Jadi asimilasi dan akomodasi akan terjadi apabila terjadi konflik koginitif
atau suatu ketidak seimbangan antara apa yang telah diketahui dengan apa yang
dilihat atau dialaminya sekarang. Adaptasi akan terjadi apabila telah terjadi
keseimbangan dalam struktur kognitif. Tugas seorang dosen dalam proses belajar
mengajar adalah menyajikan materi yang harus dipelajari mahasiswa sedemikian
rupa sehingga menyebabkan adanya ketidak seimbangan kognitif pada diri mahasiswa.
Dengan demikian ia akan berusaha untuk mengadopsi informasi baru ke dalam
struktur kognitifnya yang telah ada.
Menurut Piaget proses belajar seseorang akan
mengikuti pola dan tahap tahap perkembangan tertentu sesuai dengan umurnya.
Penjenjangan ini bersifat hirarkis artinya harus dilalui berdasarkan urutan tertentu
dan orang tidak dapat belajar sesuatu yang berada di luar tahap kognitifnya. Di
sini terdapat empat macam jenjang, mulai jenjang sensomotorik (0 – 2 tahun)
yang bersifat eksternal, preoperasional (2 – 6 tahun), operasional konkrit (6/7
– 11/12 tahun) dan jenjang formal (11/2 – 18 tahun) yang bersifat internal (mampu
berfikir abstrak atau mengadakan penalaran). Untuk lebih jelasnya dapat dilihat perkembangan individu tersebut pada 4 tahapan. Yang pertama adalah
sensori motor, yakni perkembangan ranah
kognitif yang terjadi pada usia 0 – 2
tahun. Yang kedua adalah preoperational, yakni perkembangan ranah kognitif yang
terjadi pada usia 2 – 7 tahun. Yang ketiga adalah concrete operational, yakni
perkembangan ranah kognitif yang terjadi pada usia 7 – 11 tahun. Yang terakhir
adalah formal operational, yakni perkembangan ranah kognitif yang terjadi pada
usia 11 sampai dewasa awal (Slavin, 1994).
Yang merupakan titik pusat teori Perkembangan
Kognitif Piaget ialah bagaimana individu mengalami kemajuan tingkat
perkembangan mental atau pengetahuan ke tingkat yang lebih tinggi. Hal yang pokok
dalam teori ini adalah kepercayaan bahwa pengetahuan dibentuk oleh individu
dalam interaksi dengan lingkungan yang terusmenerus dan selalu berubah.
Dalam usahanya memahami mekanisme perkembangan
kognitif, Piaget menyampaikan fungsi kecerdasan dari tiga perspektif. Ketiganya
adalah: (1) proses mendasar yang terjadi dalam interaksi dengan lingkungan
(asimilasi, akomodasi, dan ekuilibrasi), (2) cara bagaimana pengetahuan disusun
(pengalaman fisik dan logismatematis), dan (3) perbedaan kualitatif dalam berfikir
pada berbagai tahap perkembangan (skema tindakan) mulai dari sensomotorik,
praoperasional, operasional konkrit dan operasional formal.
Perkembangan kognitif menurut Piaget
dipengaruhi oleh tiga proses dasar: asimilasi, akomodasi, dan ekuilibrasi.

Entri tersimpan
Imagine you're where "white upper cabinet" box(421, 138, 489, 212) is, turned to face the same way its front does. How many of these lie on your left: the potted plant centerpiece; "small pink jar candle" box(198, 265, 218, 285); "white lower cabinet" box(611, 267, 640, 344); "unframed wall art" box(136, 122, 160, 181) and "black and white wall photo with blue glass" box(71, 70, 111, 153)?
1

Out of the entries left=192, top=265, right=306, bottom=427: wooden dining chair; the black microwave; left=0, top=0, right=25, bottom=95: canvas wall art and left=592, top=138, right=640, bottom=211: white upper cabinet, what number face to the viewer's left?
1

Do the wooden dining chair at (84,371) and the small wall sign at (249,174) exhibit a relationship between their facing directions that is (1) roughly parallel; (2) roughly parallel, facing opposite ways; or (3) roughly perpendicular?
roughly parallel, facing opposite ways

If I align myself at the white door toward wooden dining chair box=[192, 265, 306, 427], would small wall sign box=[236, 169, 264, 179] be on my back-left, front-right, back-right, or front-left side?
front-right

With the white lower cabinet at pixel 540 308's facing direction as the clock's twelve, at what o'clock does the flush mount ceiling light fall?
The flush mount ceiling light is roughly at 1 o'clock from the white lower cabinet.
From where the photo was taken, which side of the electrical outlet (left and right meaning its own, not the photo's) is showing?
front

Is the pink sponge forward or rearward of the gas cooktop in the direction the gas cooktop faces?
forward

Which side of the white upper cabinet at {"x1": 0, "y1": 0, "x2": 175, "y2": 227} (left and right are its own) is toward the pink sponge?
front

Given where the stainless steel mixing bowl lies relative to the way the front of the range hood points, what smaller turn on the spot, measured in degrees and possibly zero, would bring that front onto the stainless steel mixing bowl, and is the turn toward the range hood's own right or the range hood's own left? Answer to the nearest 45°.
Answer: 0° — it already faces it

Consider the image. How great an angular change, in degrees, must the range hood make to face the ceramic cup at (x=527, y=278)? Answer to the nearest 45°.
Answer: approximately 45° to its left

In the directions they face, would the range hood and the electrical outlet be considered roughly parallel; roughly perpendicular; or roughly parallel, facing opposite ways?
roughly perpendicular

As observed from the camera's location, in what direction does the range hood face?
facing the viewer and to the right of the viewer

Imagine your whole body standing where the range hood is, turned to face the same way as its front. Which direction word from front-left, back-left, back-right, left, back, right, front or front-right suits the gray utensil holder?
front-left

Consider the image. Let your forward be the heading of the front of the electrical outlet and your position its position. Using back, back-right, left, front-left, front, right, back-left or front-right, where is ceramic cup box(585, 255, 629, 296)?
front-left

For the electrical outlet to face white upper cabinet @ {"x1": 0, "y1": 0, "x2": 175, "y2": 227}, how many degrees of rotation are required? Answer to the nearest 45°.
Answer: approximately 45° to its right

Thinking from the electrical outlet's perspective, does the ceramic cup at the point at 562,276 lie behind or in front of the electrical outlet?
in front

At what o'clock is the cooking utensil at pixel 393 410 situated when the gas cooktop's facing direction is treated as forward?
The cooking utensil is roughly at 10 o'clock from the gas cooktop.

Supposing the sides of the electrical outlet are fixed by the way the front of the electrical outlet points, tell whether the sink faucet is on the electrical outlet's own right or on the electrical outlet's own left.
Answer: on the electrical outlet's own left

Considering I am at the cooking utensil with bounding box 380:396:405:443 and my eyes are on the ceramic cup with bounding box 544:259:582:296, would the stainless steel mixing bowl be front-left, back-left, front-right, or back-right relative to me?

INSTRUKSI KERJA A: Tuliskan kembali bagian teks tentang teori Piaget yang diawali kata-kata "Yang merupakan titik" dan diakhiri kata-kata "dan selalu berubah.", tanpa perubahan apa pun.
INSTRUKSI KERJA B: Pada entri, ambil bagian yang diawali baris yang memuat "In the directions" dan diakhiri baris yang memuat "facing the viewer". Ganti "range hood" dengan "cooker hood" di bagian itu, lalu tuliskan hanya baris-baris tersebut tanpa perubahan lain.

HASIL TUGAS A:
Yang merupakan titik pusat teori Perkembangan
Kognitif Piaget ialah bagaimana individu mengalami kemajuan tingkat
perkembangan mental atau pengetahuan ke tingkat yang lebih tinggi. Hal yang pokok
dalam teori ini adalah kepercayaan bahwa pengetahuan dibentuk oleh individu
dalam interaksi dengan lingkungan yang terusmenerus dan selalu berubah.

HASIL TUGAS B:
In the directions they face, would the cooker hood and the electrical outlet be considered roughly parallel; roughly perpendicular; or roughly parallel, facing opposite ways?
roughly perpendicular

As observed from the camera's location, in what direction does the cooker hood face?
facing the viewer and to the right of the viewer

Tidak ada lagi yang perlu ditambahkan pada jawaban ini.